I am working on something it has 2 pages. One is index.php and another one is admin.php.I am making CMS page where you can edit information on the page yourself. Then it will go to the database, where the information is stored. I also have to have it where the user can update the information on the page. I am getting a little bit confused here.For instance here I am calling the database and I am starting a function called get_content:
<?php
function dbConnect(){
$hostname="localhost";
$database="blank";
$mysql_login="blank";
$mysql_password="blank";
if(!($db=mysql_connect($hostname, $mysql_login, $mysql_password))){
echo"error on connect";
}
else{
if(!(mysql_select_db($database,$db))){
echo mysql_error();
echo "<br />error on database connection. Check your settings.";
}
else{
return $db;
}
}
function get_content(){
$sql = "Select PageID,PageHeading,SubHeading,PageTitle,MetaDescription,MetaKeywords From tblContent ";
$query = mysql_query($sql) or die(mysql_error());
while ($row =mysql_fetch_assoc($query,MYSQL_ASSOC)){
$title =$row['PageID'[;
$PageHeading =$row['PageHeading'];
$SubHeading = $row['SubHeading'];
$PageTitle = $row['PageTitle'];
$MetaDescription =$row['MetaDescription'];
$MetaKeywords = $row['MetaKeywords'];
?>
And then on the index page and I am going to echo it out in the spot that someone can change:
<h2><?php echo mysql_result($row,0,"SubHeading");?>A Valid XHTML and CSS Web Design by WG.</h2>
I do know that the function is not finished I am still working on that part. What I am wondering is am I echoing it out right or I am way off. This is my first time messing with CMS in php and I am still learning it. I am working with navicat and text pad on this, yes I know it is old school but that is what I am being shown with. But my index is a form not a blog. I have seen many of CMS pages for blogs not to many to be used with forms. Any input will be considered thanks for reading my question.
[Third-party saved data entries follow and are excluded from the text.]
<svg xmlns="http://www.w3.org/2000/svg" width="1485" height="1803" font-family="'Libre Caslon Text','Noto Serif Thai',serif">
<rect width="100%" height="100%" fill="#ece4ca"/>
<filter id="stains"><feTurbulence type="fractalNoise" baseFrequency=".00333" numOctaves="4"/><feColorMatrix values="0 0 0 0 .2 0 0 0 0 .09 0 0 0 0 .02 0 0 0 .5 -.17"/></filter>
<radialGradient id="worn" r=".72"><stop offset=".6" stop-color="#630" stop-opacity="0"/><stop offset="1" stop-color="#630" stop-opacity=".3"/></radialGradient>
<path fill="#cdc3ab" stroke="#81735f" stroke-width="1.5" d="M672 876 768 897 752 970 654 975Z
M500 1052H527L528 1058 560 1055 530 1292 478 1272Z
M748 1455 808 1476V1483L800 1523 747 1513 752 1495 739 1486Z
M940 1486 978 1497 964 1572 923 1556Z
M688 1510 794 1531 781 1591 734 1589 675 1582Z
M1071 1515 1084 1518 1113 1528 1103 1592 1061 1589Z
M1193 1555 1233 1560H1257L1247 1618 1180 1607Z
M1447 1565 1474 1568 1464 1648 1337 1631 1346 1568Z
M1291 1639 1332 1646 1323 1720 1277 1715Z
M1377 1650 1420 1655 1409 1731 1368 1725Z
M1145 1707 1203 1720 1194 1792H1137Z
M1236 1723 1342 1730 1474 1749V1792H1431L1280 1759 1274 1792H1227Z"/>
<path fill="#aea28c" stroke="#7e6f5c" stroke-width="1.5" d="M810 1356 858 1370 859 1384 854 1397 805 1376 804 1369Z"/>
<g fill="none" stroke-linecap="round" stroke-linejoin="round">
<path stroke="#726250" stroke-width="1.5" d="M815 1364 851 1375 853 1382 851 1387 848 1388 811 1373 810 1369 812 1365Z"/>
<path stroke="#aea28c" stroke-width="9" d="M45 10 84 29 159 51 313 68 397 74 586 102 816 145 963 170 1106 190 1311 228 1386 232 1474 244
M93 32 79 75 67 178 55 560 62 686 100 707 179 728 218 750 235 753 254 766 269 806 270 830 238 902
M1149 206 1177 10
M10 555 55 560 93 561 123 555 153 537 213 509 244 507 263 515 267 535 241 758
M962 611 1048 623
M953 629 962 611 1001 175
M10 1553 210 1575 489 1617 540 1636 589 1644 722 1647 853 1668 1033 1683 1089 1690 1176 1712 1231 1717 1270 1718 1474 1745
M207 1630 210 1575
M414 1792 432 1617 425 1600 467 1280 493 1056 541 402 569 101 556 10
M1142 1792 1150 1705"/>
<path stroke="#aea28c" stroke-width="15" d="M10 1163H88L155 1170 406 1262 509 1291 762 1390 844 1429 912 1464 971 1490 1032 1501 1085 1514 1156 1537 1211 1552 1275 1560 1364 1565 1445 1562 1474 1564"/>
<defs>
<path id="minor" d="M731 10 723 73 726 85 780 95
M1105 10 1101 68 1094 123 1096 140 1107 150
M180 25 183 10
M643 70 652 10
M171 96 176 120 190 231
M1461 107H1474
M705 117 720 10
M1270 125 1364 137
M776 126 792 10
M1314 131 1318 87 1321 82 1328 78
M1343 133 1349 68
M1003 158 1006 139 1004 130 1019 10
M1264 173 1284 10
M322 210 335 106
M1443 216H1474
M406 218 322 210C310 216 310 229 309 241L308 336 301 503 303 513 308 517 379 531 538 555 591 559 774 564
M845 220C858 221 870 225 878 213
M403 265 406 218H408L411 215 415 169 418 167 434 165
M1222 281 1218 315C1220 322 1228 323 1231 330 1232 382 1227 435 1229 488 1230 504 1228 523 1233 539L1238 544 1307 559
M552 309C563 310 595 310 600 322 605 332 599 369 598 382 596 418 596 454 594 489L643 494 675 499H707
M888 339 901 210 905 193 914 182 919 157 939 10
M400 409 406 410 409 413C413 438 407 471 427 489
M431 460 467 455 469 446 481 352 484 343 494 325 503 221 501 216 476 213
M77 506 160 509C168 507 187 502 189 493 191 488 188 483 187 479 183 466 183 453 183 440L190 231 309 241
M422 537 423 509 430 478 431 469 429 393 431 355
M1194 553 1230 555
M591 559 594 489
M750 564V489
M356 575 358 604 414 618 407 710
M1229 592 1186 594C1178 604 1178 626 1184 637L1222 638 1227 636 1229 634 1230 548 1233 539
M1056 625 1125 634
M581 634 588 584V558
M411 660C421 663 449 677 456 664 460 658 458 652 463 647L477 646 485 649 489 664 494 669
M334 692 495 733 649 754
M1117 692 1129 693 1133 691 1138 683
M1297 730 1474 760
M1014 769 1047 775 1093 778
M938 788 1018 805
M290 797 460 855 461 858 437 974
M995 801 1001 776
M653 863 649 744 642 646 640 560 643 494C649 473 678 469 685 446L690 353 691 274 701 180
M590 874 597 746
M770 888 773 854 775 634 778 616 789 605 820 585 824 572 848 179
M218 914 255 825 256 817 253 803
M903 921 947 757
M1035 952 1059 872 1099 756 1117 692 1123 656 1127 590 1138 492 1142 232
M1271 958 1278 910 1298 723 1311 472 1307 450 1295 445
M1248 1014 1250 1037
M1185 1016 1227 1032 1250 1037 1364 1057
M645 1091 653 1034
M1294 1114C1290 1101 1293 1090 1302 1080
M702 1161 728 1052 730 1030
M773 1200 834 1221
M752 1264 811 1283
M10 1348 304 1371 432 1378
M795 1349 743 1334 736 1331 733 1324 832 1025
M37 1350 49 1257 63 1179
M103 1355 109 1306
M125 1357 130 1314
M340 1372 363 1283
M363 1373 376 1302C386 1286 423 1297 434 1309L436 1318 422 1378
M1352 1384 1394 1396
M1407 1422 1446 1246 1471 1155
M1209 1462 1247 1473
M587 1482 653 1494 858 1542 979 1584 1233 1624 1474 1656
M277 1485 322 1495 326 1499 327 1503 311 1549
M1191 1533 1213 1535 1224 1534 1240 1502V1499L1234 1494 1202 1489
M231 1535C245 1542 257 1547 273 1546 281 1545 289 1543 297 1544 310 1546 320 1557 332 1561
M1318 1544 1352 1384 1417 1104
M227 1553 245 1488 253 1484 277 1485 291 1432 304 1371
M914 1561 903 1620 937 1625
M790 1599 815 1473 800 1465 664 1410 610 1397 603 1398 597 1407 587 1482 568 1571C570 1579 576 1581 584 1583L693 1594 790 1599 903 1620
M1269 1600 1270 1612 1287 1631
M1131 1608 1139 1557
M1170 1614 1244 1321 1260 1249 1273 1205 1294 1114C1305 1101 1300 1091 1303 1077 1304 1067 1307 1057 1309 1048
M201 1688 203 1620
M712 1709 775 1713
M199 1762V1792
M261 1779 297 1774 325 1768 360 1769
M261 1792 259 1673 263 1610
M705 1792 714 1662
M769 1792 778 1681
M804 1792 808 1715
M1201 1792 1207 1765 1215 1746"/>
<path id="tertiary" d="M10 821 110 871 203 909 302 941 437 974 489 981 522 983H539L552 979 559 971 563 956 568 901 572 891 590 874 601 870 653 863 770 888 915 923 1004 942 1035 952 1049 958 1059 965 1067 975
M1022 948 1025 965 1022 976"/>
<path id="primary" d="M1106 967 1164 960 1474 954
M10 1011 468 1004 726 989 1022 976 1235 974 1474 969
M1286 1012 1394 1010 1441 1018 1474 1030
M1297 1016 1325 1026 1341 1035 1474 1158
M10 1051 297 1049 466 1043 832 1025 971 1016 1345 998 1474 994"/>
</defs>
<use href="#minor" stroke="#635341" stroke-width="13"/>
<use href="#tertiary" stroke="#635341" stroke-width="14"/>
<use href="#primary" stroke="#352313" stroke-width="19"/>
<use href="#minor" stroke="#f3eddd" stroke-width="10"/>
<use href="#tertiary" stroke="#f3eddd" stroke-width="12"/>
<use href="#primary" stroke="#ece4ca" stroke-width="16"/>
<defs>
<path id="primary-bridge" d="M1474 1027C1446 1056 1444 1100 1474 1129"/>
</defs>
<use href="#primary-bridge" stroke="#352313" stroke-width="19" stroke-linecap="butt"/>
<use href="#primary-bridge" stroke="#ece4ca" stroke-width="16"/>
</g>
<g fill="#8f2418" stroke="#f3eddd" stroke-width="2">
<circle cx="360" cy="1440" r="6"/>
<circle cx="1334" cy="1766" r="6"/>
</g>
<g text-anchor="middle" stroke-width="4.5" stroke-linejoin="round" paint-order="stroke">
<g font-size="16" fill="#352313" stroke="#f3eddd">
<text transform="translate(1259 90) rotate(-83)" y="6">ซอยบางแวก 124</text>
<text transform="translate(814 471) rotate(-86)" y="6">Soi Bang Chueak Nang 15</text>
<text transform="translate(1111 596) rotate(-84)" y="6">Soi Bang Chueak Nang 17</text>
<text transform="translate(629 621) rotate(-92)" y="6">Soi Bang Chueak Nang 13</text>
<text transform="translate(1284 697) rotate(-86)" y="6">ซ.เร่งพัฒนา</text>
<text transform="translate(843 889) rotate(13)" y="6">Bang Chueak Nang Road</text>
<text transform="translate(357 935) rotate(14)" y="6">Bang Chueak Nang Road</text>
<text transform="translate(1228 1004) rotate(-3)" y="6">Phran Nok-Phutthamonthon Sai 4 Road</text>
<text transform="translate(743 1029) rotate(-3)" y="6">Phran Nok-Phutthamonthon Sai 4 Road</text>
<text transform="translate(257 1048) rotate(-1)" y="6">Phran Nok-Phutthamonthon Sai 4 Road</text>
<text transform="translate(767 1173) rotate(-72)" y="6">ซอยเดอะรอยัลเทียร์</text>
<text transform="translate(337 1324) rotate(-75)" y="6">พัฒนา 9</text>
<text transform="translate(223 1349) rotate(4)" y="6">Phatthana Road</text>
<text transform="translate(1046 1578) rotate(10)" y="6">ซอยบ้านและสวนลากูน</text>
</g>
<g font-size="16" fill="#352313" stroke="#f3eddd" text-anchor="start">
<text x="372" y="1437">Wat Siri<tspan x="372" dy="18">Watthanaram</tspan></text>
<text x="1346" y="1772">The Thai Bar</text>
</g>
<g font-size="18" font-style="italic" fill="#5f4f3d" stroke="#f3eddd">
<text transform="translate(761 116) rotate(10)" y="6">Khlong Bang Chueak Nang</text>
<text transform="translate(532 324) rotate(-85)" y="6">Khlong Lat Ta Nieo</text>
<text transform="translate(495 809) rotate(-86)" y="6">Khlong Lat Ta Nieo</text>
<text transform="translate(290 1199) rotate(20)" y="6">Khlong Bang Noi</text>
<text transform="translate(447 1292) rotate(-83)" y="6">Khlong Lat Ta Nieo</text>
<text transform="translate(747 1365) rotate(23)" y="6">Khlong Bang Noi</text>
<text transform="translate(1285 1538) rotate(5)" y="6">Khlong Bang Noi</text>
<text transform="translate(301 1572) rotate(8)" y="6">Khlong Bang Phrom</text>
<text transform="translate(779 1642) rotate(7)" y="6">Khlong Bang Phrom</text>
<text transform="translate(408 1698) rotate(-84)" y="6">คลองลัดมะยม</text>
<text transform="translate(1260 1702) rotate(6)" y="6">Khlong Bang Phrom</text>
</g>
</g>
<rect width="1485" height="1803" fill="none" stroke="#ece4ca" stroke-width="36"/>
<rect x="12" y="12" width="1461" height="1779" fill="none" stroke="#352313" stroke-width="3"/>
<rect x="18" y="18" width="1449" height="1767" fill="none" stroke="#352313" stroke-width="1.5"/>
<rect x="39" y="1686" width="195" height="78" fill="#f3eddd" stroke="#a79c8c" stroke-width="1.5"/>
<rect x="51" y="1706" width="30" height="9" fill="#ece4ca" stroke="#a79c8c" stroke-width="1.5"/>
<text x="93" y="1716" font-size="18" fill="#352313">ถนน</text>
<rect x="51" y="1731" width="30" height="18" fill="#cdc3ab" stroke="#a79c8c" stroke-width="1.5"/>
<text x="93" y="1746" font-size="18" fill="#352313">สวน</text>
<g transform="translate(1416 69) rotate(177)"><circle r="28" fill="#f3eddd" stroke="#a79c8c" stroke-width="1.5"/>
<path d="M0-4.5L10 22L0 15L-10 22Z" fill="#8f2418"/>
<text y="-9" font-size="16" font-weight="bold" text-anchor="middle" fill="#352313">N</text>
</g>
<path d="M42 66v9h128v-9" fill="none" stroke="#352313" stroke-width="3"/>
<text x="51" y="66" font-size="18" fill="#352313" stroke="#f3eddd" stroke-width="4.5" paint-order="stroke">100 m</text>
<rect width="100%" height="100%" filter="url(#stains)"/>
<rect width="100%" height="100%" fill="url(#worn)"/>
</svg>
Your question is a bit confusing and your code very incomplete. I'ts hard to say if you do it the right way since I don't see the rest of the script. You need to connect to the database there as well and get your data. The $row variable only exists in the while statement inside you function get_content() though.
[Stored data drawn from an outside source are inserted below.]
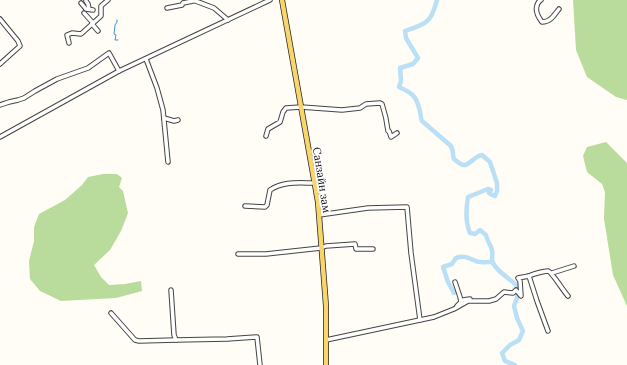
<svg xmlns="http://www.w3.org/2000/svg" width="627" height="365" viewBox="0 0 627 365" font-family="Lora,serif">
<rect width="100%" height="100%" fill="#fffdf5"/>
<g fill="#b9dc9c">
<polygon points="573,0 627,0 627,100 616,97 587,77 576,50"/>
<polygon points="606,142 627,163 627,306 613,275 604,219 605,192 602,184 587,172 583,156 587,147"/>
<polygon points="103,174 117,174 122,178 119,187 123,191 128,213 121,231 110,250 94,265 101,277 109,285 125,284 141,281 142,291 116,298 61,301 40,291 30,279 29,261 34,241 34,227 39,214 65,200 82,185 88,177"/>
</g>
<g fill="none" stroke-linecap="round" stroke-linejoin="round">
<polyline stroke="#3f96cf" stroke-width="1" points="117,20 117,22 115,25 114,34 116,35 115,40 118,40"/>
<g stroke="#b9e0f7" stroke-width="4.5">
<path d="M437,0c-2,6 -4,16 -9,20 -5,6 -16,8 -23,11l1,7 12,20 -5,6 -13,4 1,13 -2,6c11,5 17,8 20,21 2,4 1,8 3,13l29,25c3,5 1,9 3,13 0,0 5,4 5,4 9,7 14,-7 23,-8l8,7 7,21v8l-2,5 -5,-2 -1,-1 2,-3 -3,-1 -20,8c-2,12 -3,25 2,36l5,1 5,-4 6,5c1,6 5,10 6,15 1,5 -1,9 1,13 4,9 18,16 25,24v8l-4,11 3,12 6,13 -4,9 -9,5 -8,8 3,8 10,4"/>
<path d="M454,293l-6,-11 -5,-15 9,-3 4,-6c9,-3 12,0 20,3 4,2 11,1 16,1"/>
</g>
<defs>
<g id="minor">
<polyline points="193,0 214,8 228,20"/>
<path d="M541,0c-2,1 -4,4 -4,6 -2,5 2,12 5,16 9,0 12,-7 17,-13"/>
<polyline points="86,1 88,4 89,9"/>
<polyline points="81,3 86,9 93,10"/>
<polyline points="167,8 182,5 183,3 193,1"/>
<polyline points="84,13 93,23"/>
<polyline points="0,19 18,41 20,46 0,64"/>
<polyline points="92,24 98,31"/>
<polyline points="69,43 67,35 72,33 81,34 101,16 101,6 108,0"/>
<polyline points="146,59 157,88 163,110 168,162"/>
<polyline points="0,105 9,102 18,100 24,98 35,91 57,79 88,68 109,53 119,71"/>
<polyline points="164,118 174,121 178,120"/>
<path d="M266,136l2,-7 12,-7 3,-10 3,-4 15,-1 41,3 18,-2 6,-4 14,-1 2,1c3,9 5,18 6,27h1l2,6 6,-4"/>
<polyline points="0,137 119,71 270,0"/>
<path d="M245,206l20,1 2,-2 3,-15c13,-9 29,-7 44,-7"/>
<polyline points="319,215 368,208 407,207 411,253 420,320"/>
<polyline points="238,254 266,254 321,248 326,246 355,244 356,249 373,249"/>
<polyline points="552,273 574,266"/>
<path d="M529,276c4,-2 15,-5 19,-5 4,1 16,21 20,25"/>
<polyline points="455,282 460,297 461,302"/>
<polyline points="171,290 174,335 176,340 227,339 257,337 260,365"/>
<polyline points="457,306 463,300 470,299"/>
<polyline points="111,313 135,340 139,341 176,340"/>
<polyline points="326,340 434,317 454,309 468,301 489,301 496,299 504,292 513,293 516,290 521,296 520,281 518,278 529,276 537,301 548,331"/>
</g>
<polyline id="major" points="282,0 318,202 326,306 326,365"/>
</defs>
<use href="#minor" stroke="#444" stroke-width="5.5"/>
<use href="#major" stroke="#222" stroke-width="6"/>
<use href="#minor" stroke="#fff" stroke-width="3.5"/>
<use href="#major" stroke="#f9d66b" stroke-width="4.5"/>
</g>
<g text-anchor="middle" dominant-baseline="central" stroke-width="4" stroke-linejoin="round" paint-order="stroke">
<g font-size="11" fill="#111" stroke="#fff">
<text transform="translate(322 180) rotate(81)">Санзайн зам</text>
</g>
</g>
</svg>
You could complete the get_content() and use it in the index.php as well. Remember that the variables you define inside a function only is available there though. If you need the data outside that function you need to return the values you need and save them to some other variable there. Put if you do the same as you've started doing in the get_content() function in index.php, then you just have to echo the variables you define. Like this:
<h2><?php echo $SubHeading; ?></h2>
or you could also do it like this somewhere inside the php tags:
echo '<h2>{$SubHeading}</h2>';
I hope that answers your question.
EDIT:
What you need in the index.php page is exactly what you seem to be doing in the admin file. You need to connect to db using mysql_connect() and select db with mysql_select_db(). You then need to select the data from the db using the appropriate query with $query = mysql_query($sql). If it's more then one row you want to display you need to put it in a while loop otherwise (which seems to be the case here) you just need to do one $row = mysql_fetch_assoc($query). After that you can get the data using $row['column_name']. If you have more than one row you can just use $row['column_name'] in side the while loop to get each consecutive row's data.
Here is an example index.php:
<?php
$link = mysql_connect('localhost', 'mysql_user', 'mysql_password') or
die('Could not connect: ' . mysql_error());
mysql_select_db('database_name')) or die('Could not select database: ' .
mysql_error());
$sql = "SELECT SubHeading FROM tblContent WHERE PageID='1' LIMIT 1;";
$query = mysql_query($sql);
$row = mysql_fetch_assoc($query);
echo '<h2>{$row[\'SubHeading\']}</h2>';
mysql_close();
?>
This is just what you need to display the SubHeading from you database. You probably also need to handle your form and save the submitted data to the database in your admin.php file.